■ REQUIRED ACTION ■
In the rows below, begin at the line that has "the way **13**" and stop after the line that has "Your answer: **5** bar". Lay out those lines as a JSON list of strings, one per line, with blank lines and the pictures left out.

■ DATA FOR REVIEW ■
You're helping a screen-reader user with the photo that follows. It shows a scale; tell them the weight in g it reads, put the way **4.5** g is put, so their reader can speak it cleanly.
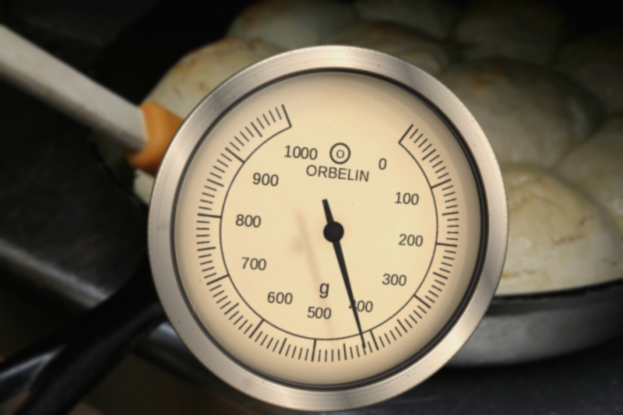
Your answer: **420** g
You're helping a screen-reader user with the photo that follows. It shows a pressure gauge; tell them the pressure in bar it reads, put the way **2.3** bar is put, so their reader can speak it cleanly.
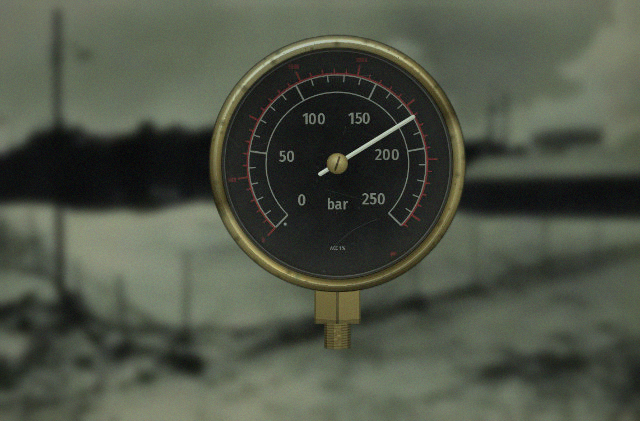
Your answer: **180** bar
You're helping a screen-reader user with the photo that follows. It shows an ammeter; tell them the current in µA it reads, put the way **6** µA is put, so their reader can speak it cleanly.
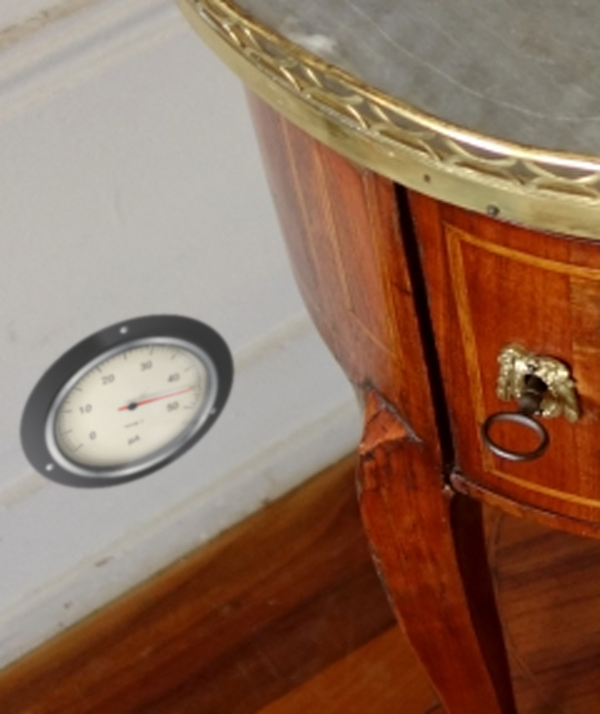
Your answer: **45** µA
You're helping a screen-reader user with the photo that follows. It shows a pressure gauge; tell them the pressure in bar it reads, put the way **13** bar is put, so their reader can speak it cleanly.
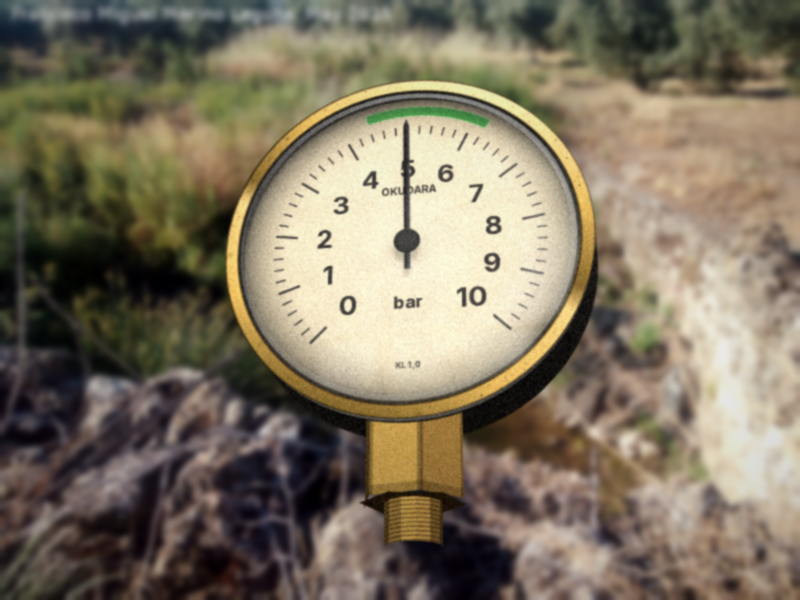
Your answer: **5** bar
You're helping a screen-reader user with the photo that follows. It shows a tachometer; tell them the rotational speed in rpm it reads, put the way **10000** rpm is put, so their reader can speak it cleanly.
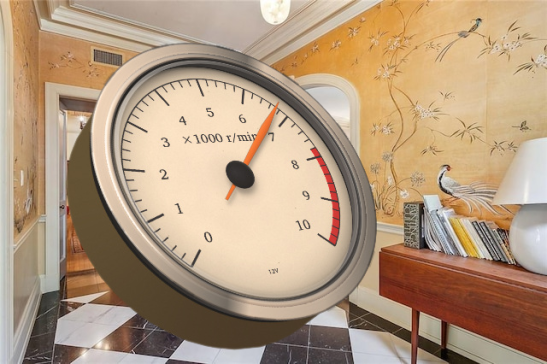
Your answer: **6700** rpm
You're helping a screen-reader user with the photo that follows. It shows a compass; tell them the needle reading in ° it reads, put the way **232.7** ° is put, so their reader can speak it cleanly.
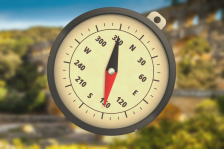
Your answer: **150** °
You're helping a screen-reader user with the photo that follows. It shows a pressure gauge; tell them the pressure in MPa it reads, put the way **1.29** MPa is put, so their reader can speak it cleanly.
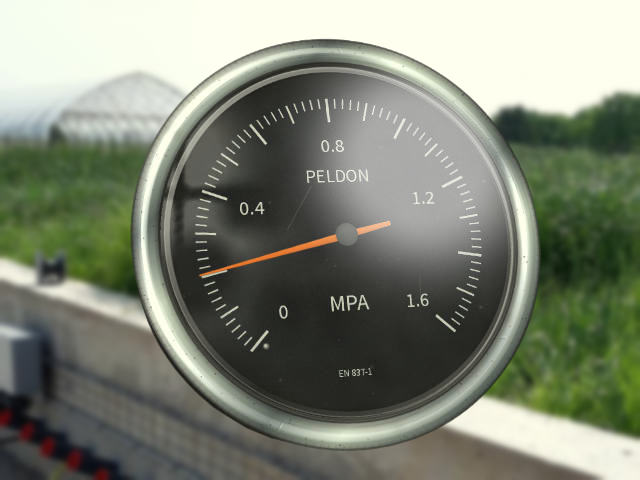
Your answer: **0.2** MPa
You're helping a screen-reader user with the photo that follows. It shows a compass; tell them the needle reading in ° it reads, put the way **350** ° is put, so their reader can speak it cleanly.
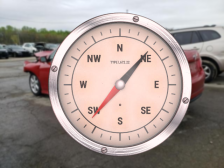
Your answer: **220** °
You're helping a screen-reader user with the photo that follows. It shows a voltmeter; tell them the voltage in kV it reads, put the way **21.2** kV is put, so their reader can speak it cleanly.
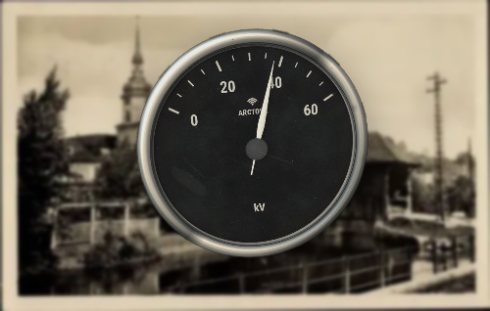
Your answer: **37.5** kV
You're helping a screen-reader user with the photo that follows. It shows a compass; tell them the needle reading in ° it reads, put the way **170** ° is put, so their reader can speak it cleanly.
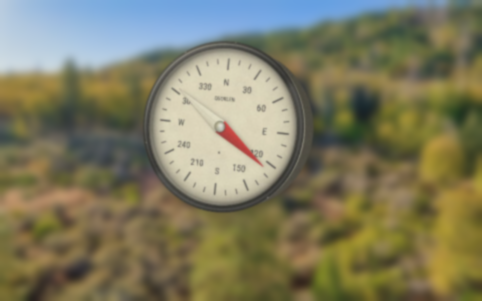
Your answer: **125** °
* * *
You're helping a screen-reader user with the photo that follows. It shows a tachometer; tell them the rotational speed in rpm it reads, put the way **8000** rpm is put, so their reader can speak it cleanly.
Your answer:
==
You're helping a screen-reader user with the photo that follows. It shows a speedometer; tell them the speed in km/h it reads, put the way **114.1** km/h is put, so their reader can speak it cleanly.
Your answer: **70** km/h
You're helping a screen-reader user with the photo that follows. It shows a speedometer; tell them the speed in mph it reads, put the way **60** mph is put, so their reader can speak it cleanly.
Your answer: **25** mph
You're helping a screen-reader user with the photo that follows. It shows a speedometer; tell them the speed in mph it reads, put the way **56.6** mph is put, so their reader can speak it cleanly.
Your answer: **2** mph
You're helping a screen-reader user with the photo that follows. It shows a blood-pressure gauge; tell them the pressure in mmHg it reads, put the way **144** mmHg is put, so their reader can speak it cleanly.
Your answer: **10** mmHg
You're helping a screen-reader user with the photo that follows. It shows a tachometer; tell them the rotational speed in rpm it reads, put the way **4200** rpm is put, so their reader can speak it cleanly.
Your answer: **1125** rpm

■ YOUR SOLUTION ■
[
  "You're helping a screen-reader user with the photo that follows. It shows a pressure gauge; tell them the pressure in bar it reads, put the way **13** bar is put, so their reader can speak it cleanly.",
  "Your answer: **5** bar"
]